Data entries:
----------
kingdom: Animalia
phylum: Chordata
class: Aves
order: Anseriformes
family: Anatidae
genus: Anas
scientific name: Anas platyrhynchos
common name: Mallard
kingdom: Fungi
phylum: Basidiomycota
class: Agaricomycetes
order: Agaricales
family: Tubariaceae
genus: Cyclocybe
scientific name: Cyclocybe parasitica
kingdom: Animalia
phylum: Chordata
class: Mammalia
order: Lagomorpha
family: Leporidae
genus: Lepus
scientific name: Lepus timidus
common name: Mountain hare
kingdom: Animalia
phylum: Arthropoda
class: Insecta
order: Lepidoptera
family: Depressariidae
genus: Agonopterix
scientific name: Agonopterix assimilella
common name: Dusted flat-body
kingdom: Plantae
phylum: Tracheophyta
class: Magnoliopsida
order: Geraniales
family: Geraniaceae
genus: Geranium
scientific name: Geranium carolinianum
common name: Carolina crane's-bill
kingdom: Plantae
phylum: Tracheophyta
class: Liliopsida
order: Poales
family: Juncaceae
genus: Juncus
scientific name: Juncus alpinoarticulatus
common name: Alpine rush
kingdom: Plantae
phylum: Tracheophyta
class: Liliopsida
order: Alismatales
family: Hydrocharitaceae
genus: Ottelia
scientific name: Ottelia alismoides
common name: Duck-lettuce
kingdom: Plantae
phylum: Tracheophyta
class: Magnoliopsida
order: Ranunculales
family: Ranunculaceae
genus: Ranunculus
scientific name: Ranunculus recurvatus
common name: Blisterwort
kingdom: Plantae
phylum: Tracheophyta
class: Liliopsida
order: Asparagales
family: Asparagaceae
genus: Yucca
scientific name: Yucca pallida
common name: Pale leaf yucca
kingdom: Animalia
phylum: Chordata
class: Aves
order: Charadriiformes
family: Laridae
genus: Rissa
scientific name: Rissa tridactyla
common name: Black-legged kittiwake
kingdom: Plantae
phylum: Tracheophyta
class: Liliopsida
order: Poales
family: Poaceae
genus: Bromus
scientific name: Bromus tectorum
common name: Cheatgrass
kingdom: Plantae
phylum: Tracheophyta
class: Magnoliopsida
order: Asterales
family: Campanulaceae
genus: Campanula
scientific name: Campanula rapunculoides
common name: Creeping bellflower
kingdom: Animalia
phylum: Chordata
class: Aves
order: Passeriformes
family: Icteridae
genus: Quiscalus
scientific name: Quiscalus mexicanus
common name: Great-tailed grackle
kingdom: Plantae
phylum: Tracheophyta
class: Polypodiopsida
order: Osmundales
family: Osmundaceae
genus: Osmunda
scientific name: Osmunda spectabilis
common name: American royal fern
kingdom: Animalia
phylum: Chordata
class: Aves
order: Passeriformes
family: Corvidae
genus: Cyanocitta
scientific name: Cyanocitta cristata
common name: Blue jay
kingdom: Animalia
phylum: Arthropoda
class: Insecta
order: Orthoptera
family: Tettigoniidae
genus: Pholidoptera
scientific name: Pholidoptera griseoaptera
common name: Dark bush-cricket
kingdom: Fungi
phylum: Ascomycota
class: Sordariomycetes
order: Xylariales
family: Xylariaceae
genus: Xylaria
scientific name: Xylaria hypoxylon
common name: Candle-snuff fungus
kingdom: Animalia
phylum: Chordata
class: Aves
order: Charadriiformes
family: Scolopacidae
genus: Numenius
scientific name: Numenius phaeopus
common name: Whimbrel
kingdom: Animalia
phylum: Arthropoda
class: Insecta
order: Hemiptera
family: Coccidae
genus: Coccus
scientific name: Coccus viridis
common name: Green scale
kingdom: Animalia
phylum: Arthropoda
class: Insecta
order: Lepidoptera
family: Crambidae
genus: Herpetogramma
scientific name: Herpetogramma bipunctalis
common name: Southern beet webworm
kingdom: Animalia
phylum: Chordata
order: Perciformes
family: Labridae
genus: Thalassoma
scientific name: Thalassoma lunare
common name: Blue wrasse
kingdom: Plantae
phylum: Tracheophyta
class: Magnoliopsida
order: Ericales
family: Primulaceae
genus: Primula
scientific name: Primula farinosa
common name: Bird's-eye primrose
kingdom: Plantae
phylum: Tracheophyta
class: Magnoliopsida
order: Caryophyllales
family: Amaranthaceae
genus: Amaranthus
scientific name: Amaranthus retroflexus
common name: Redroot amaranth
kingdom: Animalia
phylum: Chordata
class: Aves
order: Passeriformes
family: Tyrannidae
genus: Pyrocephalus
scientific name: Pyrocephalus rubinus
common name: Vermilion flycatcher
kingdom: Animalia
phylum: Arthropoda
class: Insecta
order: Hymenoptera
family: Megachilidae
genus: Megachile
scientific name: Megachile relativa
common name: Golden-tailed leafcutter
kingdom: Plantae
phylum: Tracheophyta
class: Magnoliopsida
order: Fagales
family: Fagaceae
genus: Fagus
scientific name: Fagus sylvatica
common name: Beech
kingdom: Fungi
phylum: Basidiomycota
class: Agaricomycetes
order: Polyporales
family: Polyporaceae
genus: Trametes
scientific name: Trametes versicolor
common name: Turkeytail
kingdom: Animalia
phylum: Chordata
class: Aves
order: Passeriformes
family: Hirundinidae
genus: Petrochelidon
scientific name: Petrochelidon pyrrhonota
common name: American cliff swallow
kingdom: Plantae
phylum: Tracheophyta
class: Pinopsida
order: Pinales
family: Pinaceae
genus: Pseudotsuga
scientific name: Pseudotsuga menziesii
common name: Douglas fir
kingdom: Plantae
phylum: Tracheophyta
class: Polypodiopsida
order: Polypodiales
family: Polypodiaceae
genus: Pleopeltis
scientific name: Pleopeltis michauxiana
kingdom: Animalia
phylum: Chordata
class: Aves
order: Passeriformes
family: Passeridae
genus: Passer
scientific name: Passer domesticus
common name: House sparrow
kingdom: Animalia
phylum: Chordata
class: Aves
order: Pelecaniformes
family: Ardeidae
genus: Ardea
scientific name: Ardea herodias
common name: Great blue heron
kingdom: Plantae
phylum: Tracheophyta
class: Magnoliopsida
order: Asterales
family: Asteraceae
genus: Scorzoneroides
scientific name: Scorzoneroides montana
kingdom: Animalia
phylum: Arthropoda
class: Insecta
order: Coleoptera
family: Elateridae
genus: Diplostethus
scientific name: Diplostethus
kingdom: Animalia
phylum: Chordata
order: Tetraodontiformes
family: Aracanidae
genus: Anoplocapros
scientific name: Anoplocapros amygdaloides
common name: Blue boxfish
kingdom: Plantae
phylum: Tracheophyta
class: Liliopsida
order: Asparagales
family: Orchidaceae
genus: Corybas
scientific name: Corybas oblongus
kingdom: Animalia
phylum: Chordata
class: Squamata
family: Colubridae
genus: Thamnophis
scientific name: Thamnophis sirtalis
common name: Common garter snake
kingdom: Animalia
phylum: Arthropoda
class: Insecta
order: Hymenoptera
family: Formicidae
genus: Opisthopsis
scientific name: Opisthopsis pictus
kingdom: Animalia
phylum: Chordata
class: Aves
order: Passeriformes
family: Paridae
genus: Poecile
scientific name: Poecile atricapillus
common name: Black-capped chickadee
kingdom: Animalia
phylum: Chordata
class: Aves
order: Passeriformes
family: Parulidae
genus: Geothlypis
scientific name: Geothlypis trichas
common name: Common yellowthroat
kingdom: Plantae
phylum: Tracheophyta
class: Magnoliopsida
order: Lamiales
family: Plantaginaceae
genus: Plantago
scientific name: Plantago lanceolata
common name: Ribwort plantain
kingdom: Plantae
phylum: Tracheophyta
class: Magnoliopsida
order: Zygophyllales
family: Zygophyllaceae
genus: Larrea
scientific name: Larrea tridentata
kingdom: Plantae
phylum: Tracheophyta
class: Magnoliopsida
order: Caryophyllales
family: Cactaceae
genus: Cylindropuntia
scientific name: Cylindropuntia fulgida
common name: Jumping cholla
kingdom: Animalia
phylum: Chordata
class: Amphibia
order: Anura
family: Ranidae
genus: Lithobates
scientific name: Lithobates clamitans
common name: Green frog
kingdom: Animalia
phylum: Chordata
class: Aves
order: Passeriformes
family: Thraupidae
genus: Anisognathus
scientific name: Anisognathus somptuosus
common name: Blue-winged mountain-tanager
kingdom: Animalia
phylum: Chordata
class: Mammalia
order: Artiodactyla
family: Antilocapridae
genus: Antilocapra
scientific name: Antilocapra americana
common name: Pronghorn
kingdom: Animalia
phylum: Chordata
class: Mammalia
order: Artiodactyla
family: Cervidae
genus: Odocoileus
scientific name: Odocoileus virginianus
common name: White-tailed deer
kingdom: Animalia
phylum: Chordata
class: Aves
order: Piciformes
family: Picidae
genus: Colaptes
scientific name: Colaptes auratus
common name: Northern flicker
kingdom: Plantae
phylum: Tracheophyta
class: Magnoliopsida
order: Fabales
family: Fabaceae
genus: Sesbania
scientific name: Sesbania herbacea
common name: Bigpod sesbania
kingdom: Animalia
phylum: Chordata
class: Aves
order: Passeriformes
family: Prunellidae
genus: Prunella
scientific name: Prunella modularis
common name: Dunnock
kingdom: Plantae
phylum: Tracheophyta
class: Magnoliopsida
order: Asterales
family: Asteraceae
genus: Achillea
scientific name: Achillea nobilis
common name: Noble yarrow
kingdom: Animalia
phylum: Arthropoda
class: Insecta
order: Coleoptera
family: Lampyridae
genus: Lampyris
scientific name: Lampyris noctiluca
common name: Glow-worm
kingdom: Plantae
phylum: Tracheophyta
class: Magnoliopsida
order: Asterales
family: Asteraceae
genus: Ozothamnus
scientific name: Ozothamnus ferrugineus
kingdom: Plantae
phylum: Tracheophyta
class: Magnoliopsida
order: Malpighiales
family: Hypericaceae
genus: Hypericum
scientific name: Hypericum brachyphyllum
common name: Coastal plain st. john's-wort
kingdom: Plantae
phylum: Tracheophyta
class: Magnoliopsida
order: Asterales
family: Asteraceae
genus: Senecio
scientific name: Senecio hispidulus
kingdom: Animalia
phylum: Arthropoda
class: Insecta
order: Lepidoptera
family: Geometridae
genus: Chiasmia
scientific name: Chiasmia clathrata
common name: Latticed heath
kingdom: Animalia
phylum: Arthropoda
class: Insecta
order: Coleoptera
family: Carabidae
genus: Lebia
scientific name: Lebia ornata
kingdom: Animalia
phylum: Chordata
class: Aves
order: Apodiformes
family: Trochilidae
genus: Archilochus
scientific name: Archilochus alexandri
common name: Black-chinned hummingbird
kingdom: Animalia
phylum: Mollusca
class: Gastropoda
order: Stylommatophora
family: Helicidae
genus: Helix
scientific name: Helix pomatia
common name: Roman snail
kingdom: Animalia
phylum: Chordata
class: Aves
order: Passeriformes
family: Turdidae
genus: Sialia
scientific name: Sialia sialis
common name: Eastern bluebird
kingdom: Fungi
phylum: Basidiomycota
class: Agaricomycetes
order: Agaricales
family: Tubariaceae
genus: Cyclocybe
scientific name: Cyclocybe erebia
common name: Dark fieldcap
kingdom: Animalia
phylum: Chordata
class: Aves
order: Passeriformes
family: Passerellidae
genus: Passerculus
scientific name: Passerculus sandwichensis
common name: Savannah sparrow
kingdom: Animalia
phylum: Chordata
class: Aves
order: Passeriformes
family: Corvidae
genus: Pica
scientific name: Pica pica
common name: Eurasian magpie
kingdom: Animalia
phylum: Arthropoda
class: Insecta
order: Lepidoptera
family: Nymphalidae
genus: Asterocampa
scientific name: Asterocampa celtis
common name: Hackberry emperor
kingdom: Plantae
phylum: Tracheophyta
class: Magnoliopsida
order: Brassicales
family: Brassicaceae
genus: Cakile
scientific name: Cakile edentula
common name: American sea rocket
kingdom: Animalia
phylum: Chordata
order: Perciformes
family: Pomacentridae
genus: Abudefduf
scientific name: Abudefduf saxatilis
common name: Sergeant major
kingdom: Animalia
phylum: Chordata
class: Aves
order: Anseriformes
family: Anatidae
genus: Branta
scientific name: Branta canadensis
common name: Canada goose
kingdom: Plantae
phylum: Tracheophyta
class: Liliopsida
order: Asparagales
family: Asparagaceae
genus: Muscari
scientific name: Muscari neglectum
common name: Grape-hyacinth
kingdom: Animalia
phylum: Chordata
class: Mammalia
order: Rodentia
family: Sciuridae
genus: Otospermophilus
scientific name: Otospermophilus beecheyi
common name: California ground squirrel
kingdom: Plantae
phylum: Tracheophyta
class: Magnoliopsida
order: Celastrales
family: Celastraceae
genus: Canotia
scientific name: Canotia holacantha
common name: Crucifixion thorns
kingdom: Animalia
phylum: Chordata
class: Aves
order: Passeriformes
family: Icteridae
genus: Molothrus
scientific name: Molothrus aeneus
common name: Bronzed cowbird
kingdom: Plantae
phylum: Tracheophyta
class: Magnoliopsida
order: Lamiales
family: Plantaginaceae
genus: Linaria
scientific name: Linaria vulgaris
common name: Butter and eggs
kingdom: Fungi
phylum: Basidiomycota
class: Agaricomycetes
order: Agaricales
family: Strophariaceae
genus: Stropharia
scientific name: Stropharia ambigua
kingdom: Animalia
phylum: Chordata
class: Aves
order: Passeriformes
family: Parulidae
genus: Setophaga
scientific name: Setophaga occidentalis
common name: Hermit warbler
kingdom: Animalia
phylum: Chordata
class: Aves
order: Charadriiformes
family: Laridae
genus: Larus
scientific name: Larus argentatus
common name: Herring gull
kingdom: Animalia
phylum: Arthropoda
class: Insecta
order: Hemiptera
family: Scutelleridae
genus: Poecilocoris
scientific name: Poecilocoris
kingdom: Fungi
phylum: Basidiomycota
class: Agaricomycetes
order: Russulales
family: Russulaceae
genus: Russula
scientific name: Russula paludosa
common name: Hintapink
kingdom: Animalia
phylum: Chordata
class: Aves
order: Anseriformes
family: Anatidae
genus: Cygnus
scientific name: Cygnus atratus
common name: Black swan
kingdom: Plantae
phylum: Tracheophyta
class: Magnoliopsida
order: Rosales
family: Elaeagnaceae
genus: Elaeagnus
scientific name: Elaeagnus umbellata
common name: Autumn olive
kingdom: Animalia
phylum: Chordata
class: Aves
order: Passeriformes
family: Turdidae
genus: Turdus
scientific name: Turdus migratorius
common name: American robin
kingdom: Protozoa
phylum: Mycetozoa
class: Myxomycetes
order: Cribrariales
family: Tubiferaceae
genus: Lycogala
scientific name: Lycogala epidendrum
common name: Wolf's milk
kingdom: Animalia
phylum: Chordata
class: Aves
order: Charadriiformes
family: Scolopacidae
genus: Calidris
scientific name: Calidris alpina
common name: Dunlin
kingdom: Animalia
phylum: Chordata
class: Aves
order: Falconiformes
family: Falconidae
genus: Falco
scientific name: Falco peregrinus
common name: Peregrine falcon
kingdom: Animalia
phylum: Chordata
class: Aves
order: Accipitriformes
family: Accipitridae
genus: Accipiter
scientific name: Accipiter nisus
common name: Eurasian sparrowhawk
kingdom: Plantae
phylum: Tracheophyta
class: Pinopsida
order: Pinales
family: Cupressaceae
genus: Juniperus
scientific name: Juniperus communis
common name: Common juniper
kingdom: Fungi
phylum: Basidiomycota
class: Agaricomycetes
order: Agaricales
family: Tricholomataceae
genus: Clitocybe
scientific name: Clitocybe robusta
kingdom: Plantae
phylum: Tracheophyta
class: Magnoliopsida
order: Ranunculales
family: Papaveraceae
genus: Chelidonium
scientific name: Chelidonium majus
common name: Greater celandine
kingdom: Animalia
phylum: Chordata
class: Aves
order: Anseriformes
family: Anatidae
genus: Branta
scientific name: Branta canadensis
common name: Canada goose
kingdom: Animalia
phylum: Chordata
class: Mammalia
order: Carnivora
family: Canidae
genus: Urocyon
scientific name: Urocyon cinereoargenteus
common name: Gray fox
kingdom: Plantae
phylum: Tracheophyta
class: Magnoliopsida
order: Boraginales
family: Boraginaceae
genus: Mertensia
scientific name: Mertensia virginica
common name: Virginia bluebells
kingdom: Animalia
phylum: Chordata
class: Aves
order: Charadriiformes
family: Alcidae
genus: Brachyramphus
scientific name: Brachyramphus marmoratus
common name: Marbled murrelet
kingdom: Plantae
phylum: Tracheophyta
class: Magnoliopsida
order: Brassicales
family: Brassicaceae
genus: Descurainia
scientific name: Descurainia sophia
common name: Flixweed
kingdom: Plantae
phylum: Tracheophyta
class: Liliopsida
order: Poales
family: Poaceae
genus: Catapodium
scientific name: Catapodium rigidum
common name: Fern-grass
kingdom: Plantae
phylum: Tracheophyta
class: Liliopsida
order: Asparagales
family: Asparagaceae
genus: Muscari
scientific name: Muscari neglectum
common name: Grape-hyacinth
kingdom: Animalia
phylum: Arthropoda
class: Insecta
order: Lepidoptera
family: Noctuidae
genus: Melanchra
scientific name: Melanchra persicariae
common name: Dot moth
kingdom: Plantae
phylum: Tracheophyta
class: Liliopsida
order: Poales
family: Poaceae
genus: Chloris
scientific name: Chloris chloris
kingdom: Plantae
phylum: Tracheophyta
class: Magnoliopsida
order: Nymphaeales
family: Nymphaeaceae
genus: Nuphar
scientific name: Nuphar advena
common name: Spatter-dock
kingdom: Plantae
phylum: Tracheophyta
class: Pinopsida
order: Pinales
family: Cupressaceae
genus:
----------
WORK TO DO:
Starting at the line that contains "scientific name: Juniperus communis" and ending with the line that contains "common name: Marbled murrelet", rewrite those lines of the entries with "common name" replaced by "vernacular name" and everything else left unchanged. Give back only those lines.

OUTPUT OF THE EXERCISE:
scientific name: Juniperus communis
vernacular name: Common juniper
kingdom: Fungi
phylum: Basidiomycota
class: Agaricomycetes
order: Agaricales
family: Tricholomataceae
genus: Clitocybe
scientific name: Clitocybe robusta
kingdom: Plantae
phylum: Tracheophyta
class: Magnoliopsida
order: Ranunculales
family: Papaveraceae
genus: Chelidonium
scientific name: Chelidonium majus
vernacular name: Greater celandine
kingdom: Animalia
phylum: Chordata
class: Aves
order: Anseriformes
family: Anatidae
genus: Branta
scientific name: Branta canadensis
vernacular name: Canada goose
kingdom: Animalia
phylum: Chordata
class: Mammalia
order: Carnivora
family: Canidae
genus: Urocyon
scientific name: Urocyon cinereoargenteus
vernacular name: Gray fox
kingdom: Plantae
phylum: Tracheophyta
class: Magnoliopsida
order: Boraginales
family: Boraginaceae
genus: Mertensia
scientific name: Mertensia virginica
vernacular name: Virginia bluebells
kingdom: Animalia
phylum: Chordata
class: Aves
order: Charadriiformes
family: Alcidae
genus: Brachyramphus
scientific name: Brachyramphus marmoratus
vernacular name: Marbled murrelet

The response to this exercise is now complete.